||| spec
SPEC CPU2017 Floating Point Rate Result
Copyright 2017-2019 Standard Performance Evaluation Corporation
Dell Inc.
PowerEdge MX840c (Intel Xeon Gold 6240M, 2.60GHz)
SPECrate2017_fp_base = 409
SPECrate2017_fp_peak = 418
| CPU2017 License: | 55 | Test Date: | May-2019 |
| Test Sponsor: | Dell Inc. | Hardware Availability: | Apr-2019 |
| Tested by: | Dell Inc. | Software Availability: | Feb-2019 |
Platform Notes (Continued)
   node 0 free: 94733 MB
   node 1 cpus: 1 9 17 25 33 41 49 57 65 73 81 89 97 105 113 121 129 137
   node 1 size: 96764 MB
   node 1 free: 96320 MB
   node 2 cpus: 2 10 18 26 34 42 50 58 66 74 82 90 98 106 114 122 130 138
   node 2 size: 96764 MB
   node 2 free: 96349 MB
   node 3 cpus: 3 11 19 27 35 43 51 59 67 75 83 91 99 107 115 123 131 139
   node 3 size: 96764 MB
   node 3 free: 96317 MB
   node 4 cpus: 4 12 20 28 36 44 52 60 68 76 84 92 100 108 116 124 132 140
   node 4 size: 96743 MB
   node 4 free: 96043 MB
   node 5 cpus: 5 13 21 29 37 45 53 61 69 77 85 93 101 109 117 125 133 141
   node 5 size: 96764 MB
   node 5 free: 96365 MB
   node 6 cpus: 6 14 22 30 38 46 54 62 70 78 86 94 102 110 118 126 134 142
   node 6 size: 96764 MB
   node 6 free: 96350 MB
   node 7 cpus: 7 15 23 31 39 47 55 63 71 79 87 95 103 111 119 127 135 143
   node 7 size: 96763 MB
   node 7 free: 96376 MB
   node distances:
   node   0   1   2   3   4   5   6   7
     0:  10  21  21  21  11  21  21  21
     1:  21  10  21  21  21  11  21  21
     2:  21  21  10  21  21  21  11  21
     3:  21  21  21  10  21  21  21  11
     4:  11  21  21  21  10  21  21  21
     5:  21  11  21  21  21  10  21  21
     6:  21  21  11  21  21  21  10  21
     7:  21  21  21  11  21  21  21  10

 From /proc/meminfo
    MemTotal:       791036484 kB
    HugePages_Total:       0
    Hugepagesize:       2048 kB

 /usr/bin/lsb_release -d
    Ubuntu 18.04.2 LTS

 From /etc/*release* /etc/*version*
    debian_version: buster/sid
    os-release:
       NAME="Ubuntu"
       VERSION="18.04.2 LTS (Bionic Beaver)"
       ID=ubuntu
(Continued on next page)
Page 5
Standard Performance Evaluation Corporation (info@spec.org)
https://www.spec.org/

Problem to work on
Copy each line from the records above that includes the string "Availability".

Result of the task
| Test Sponsor: | Dell Inc. | Hardware Availability: | Apr-2019 |
| Tested by: | Dell Inc. | Software Availability: | Feb-2019 |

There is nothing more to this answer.